Le problème avec la langue des signes vidéo, c’est qu’il n’y a pas d’anonymat. On est un peu coincé par rapport à ça. C’est toujours une personne réelle.

Donc la réflexion est en cours par rapport aux avatars signeurs. Peut- être que plus tard, on pourra créer le signeur ou le faire dans un programme, c’est-à-dire le programmer pour programmer tout ce qu’il a à dire.

On a le premier exemple, là, d’avatar. Ça part d’une personne en chair et en OS, et l’image est transformée de façon numérique pour obtenir un avatar. A la fin, on ne sait pas qui c’est. Mais il y a aussi la possibilité de programmer tout ce que l’on veut faire dire à l’avatar. Là, c’est de l’ASL.

Dans certaines villes, ça commence à se développer, dans les gares, vous avez des panneaux d’affichage avec un avatar signeur. Ça commence déjà à faire quelques petites années, quatre ou cinq ans.

Mais parfois, il y a des textes pré-formés de façon automatique, et par exemple, juste le nom de la ville à rajouter ou une information à noter. Tout est pré-enregistré, puis on passe par le biais d’un avatar, et dans le discours de cet avatar-là, on peut avoir des informations qui changent, que l’on reprogramme, qu’on fait évoluer.

Donc là, ce n’est plus une personne en chair et en os qui est visible mais un avatar. C’est un travail qui est en cours mis avec une petite équipe. S’il y avait plus de monde, on en serait plus loin.
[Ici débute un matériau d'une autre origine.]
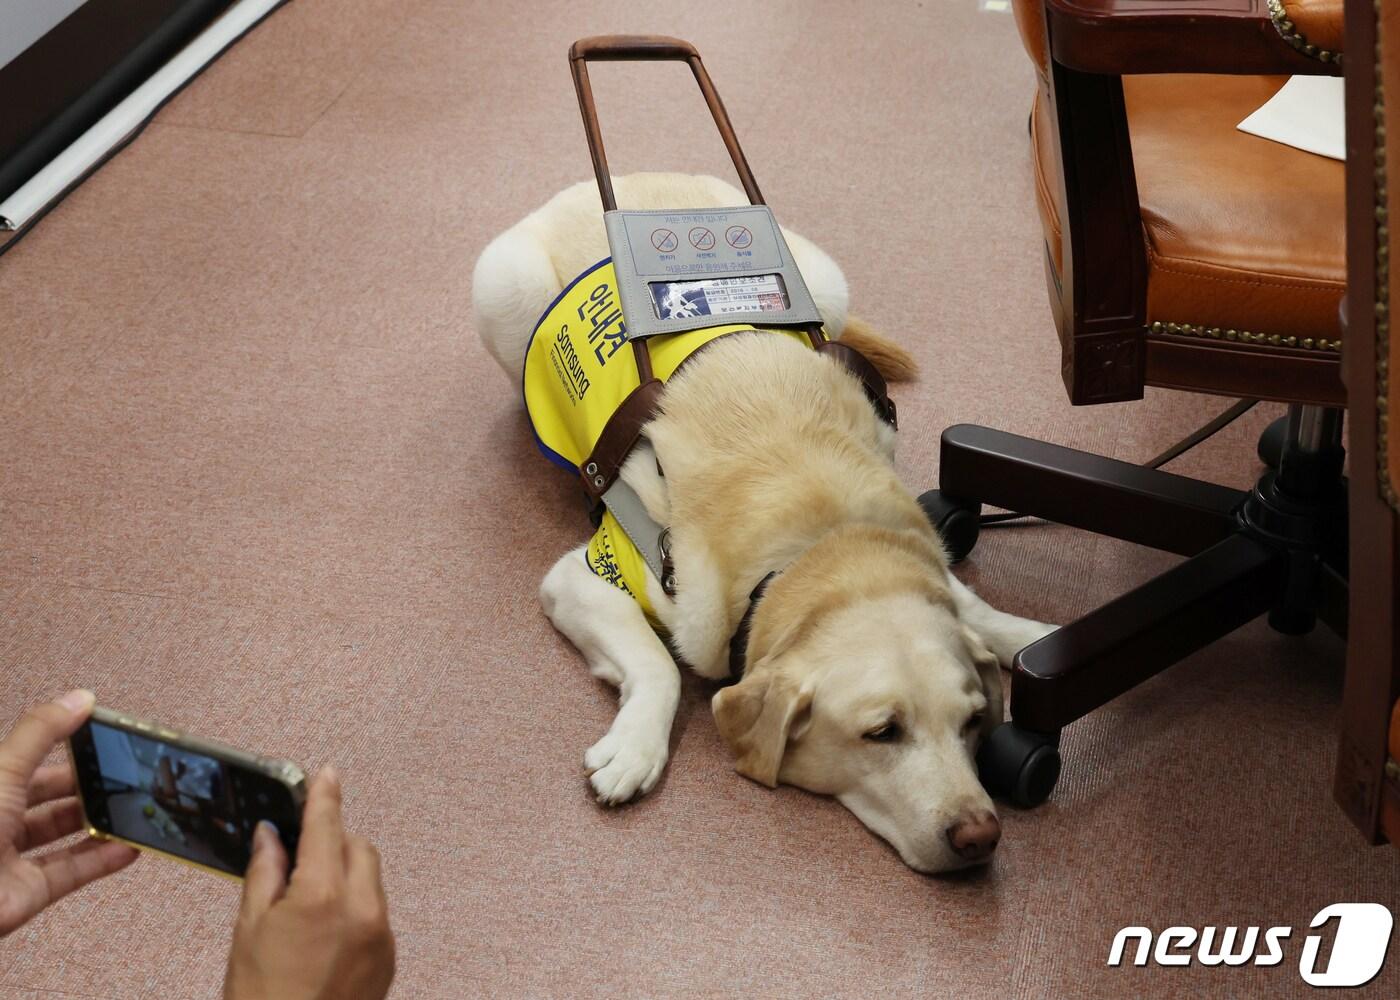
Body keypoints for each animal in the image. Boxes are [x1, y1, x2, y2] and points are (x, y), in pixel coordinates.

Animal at [470, 171, 1052, 862]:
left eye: (972, 721)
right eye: (882, 732)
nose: (980, 835)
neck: (815, 545)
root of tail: (630, 178)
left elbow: (980, 611)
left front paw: (1037, 638)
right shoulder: (590, 573)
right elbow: (659, 663)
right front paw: (634, 750)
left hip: (824, 280)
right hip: (506, 284)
Il y a toutes les manières d’utiliser la langue des signes quand on est en face à face, par contre, la langue des signes vidéo, qui est une langue des signes qui est à un autre niveau, car il y a un travail avant de brouillon, et plus des personnes vont voir cette langue des signes vidéo, qui est de qualité, plus le niveau de langue des signes en général va pouvoir évoluer et les gens vont pouvoir progresser dans cette langue.

La langue des signes en face à face et la langue des signes vidéo, je suis assez convaincue que la langue des signes vidéo est très proche des fonctions de l’écrit, et je pense qu’il y a une assez grande fidélité, par rapport à l’oral d’une langue vocale et son écrit.